Creating Custom Metrics

from buddy.eval.metrics import BaseMetric

class CustomBusinessMetric(BaseMetric):
    def __init__(self, name: str):
        super().__init__(name)
        self.business_goals = []
        self.kpis = {}

    def add_business_goal(self, goal_name: str, target_value: float):
        \"\"\"Add business goal to track.\"\"\"
        self.business_goals.append({
            "name": goal_name,
            "target": target_value,
            "current": 0.0
        })

    def update_kpi(self, kpi_name: str, value: float):
        \"\"\"Update KPI value.\"\"\"
        self.kpis[kpi_name] = value

    def calculate_goal_achievement(self) -> Dict[str, float]:
        \"\"\"Calculate achievement percentage for each goal.\"\"\"
        achievements = {}
        for goal in self.business_goals:
            current_value = self.kpis.get(goal["name"], 0.0)
            achievement = (current_value / goal["target"]) * 100
            achievements[goal["name"]] = min(achievement, 100.0)
        return achievements

    def get_metric_value(self) -> Dict:
        return {
            "goals": self.business_goals,
            "kpis": self.kpis,
            "achievements": self.calculate_goal_achievement()
        }

# Use custom metric
business_metric = CustomBusinessMetric("quarterly_goals")
business_metric.add_business_goal("user_satisfaction", 4.5)
business_metric.add_business_goal("cost_per_user", 10.0)
business_metric.add_business_goal("task_success_rate", 0.95)

agent.add_metric_tracker(business_metric)

Metric Aggregation

from buddy.eval.metrics import MetricAggregator

metric_aggregator = MetricAggregator(
    aggregation_rules=[
        {
            "name": "overall_health_score",
            "inputs": ["performance_score", "quality_score", "satisfaction_score"],
            "weights": [0.3, 0.4, 0.3],
            "formula": "weighted_average"
        },
        {
            "name": "efficiency_index",
            "inputs": ["throughput", "cost_per_request", "error_rate"],
            "formula": "custom",
            "function": lambda t, c, e: (t / c) * (1 - e)
        }
    ]
)

# Calculate aggregated metrics
aggregated = metric_aggregator.calculate_aggregated_metrics()
print("Aggregated Metrics:")
for metric_name, value in aggregated.items():
    print(f"  {metric_name}: {value:.3f}")

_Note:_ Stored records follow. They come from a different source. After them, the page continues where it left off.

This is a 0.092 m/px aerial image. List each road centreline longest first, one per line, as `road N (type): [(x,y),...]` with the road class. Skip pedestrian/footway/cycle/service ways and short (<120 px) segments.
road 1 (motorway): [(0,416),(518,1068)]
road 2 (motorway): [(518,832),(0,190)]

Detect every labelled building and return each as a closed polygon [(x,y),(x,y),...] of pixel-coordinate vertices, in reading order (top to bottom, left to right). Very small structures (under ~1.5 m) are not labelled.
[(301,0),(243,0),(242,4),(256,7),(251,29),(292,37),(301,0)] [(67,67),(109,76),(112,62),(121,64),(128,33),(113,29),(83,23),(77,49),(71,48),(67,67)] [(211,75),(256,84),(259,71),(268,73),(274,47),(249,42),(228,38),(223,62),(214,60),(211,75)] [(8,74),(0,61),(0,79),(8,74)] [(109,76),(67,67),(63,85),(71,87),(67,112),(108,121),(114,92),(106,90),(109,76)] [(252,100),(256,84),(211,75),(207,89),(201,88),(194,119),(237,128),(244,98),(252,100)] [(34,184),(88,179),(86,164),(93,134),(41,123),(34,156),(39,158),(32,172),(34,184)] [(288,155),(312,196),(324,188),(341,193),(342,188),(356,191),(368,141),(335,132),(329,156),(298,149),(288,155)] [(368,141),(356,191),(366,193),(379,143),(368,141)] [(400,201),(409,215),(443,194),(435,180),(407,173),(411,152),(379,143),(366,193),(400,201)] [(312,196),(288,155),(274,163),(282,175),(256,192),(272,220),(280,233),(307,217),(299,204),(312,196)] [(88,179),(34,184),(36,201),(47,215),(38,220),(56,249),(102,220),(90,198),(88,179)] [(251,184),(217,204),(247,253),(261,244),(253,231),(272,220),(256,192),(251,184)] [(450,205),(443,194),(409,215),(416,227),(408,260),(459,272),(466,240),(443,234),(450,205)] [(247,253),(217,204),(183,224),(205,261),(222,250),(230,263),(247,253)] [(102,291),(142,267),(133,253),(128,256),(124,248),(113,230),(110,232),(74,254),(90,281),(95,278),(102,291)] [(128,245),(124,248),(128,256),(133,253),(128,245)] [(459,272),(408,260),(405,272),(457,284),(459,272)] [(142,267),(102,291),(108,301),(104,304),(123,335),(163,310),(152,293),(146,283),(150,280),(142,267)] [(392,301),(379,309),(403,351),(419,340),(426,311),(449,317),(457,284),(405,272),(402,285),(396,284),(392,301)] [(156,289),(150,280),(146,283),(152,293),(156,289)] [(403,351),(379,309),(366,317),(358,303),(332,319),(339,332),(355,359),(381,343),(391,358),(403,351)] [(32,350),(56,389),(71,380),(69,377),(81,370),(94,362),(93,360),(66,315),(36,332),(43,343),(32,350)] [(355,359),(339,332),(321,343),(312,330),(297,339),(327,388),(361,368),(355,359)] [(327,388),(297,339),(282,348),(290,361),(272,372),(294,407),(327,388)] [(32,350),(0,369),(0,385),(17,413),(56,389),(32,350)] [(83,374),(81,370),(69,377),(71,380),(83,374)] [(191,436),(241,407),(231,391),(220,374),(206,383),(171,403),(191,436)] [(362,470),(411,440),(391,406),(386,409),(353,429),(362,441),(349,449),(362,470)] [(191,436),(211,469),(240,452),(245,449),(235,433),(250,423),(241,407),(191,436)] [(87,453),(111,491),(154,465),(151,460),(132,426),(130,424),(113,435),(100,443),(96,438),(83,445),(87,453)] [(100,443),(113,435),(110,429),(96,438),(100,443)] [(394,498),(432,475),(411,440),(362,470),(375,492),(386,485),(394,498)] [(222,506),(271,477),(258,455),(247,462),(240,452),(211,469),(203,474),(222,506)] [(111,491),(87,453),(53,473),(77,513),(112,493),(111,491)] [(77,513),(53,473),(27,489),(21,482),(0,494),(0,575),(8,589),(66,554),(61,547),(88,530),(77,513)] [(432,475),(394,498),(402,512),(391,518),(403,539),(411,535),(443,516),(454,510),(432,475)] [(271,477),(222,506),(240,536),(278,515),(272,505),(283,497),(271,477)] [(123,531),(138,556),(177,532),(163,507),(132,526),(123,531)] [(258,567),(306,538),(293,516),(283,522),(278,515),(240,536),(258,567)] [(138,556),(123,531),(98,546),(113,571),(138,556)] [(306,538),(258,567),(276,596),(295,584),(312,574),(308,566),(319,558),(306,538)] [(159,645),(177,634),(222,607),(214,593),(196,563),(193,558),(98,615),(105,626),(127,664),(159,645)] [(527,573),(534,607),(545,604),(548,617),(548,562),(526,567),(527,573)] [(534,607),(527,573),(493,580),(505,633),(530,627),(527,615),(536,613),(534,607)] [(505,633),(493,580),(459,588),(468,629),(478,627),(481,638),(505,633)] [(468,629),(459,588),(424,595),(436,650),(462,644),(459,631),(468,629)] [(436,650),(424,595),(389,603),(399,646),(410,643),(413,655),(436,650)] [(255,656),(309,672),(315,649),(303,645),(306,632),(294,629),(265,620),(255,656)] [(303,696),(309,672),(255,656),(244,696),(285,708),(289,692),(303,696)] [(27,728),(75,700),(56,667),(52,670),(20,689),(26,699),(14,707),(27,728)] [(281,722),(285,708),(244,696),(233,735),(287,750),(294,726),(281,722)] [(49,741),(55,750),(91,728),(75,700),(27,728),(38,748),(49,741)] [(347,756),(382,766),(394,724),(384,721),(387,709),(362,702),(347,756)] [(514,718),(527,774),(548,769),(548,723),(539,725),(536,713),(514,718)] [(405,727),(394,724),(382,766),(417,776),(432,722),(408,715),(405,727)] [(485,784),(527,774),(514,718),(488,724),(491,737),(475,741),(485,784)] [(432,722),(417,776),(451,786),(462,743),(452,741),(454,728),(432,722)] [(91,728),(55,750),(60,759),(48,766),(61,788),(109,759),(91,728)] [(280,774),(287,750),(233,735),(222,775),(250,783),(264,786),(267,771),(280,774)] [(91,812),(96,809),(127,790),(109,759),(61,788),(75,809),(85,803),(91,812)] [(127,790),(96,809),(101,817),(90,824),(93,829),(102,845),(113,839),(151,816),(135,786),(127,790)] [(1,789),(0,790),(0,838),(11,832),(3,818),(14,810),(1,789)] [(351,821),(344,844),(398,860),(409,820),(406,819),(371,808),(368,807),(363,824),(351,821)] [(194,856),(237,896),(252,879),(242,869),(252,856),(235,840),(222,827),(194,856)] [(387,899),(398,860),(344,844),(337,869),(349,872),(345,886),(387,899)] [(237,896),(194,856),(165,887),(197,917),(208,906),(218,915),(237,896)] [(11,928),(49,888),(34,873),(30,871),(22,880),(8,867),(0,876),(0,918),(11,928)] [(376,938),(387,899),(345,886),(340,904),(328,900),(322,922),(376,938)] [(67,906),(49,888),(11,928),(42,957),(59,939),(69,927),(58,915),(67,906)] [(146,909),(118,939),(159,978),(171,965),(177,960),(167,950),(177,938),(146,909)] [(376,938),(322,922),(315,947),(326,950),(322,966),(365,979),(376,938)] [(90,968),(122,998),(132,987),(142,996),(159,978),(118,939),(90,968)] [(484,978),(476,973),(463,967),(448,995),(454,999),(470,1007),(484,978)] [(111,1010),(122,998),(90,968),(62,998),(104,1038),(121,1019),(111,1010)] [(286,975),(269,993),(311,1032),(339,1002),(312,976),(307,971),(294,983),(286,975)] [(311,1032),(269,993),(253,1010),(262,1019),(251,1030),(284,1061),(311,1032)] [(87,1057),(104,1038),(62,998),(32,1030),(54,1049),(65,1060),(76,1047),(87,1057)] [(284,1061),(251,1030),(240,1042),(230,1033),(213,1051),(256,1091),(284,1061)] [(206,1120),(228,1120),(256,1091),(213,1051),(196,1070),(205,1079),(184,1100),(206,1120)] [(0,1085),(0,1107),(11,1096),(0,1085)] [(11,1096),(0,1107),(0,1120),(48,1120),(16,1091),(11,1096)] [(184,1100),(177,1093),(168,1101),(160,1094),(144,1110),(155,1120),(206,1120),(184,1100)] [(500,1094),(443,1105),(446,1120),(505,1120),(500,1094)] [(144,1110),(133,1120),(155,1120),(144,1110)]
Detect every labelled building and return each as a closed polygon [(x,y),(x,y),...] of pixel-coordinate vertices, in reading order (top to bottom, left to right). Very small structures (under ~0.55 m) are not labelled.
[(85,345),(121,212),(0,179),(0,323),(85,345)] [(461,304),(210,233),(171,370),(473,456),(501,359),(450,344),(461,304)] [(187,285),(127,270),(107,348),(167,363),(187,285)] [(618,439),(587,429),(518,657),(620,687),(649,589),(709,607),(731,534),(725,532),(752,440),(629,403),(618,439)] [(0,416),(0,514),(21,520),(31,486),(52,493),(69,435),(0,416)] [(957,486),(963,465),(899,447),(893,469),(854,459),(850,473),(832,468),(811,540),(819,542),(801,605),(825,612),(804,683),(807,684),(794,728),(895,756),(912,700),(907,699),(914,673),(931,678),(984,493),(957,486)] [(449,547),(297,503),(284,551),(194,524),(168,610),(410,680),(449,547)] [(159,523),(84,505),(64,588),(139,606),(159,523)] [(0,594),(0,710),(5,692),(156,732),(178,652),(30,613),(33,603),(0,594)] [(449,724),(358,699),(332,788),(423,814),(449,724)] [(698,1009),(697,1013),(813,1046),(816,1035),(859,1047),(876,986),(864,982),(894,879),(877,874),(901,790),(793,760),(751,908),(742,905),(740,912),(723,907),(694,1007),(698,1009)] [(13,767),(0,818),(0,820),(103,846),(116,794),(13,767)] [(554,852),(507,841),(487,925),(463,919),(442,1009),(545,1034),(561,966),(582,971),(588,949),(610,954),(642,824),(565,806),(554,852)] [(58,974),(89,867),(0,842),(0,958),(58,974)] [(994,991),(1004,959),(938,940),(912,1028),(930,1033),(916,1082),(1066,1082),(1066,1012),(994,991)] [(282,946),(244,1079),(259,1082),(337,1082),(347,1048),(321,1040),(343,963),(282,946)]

🔔 Alerts and Notifications

Metric-based Alerts

from buddy.eval.metrics import AlertSystem

alert_system = AlertSystem(
    alerts=[
        {
            "name": "high_error_rate",
            "metric": "error_rate_5m", 
            "threshold": 0.05,
            "comparison": "greater_than",
            "severity": "critical",
            "notification_channels": ["email", "slack", "pagerduty"]
        },
        {
            "name": "low_satisfaction",
            "metric": "user_satisfaction",
            "threshold": 3.5,
            "comparison": "less_than",
            "severity": "warning",
            "notification_channels": ["email"]
        },
        {
            "name": "high_cost",
            "metric": "cost_per_request",
            "threshold": 0.10,
            "comparison": "greater_than",
            "severity": "warning",
            "notification_channels": ["slack"]
        }
    ],
    notification_config={
        "email": {"smtp_server": "smtp.company.com"},
        "slack": {"webhook_url": "https://hooks.slack.com/..."},
        "pagerduty": {"integration_key": "..."}
    }
)

agent.set_alert_system(alert_system)

📋 Metrics Reporting

Automated Reports

from buddy.eval.metrics import ReportGenerator

report_generator = ReportGenerator(
    reports=[
        {
            "name": "daily_performance_summary",
            "schedule": "0 9 * * *",  # Daily at 9 AM
            "metrics": ["response_time", "throughput", "error_rate"],
            "format": "html",
            "recipients": ["team@company.com"]
        },
        {
            "name": "weekly_quality_review", 
            "schedule": "0 10 * * 1",  # Monday at 10 AM
            "metrics": ["accuracy", "relevance", "completeness", "satisfaction"],
            "format": "pdf",
            "recipients": ["quality-team@company.com"]
        }
    ]
)

# Generate on-demand report
report = report_generator.generate_report(
    report_type="comprehensive_analysis",
    time_range="last_30_days",
    include_visualizations=True
)

print(f"Report generated: {report['file_path']}")
print(f"Key insights: {report['insights']}")

🎯 Best Practices

Metrics Strategy

Define Clear Objectives: Align metrics with business goals and user needs
Balance Breadth and Depth: Track comprehensive metrics without overwhelming
Actionable Insights: Focus on metrics that drive concrete improvements
Real-time Monitoring: Enable rapid response to issues
Historical Analysis: Track trends and long-term patterns

Performance Optimization

Efficient Collection: Minimize overhead of metrics collection
Smart Sampling: Use sampling for high-volume metrics
Asynchronous Processing: Avoid blocking operations with metrics
Storage Optimization: Use appropriate storage backends for different metrics
Query Performance: Optimize metric queries and aggregations

The metrics and analytics system provides comprehensive visibility into agent performance, enabling data-driven optimization and ensuring high-quality user experiences.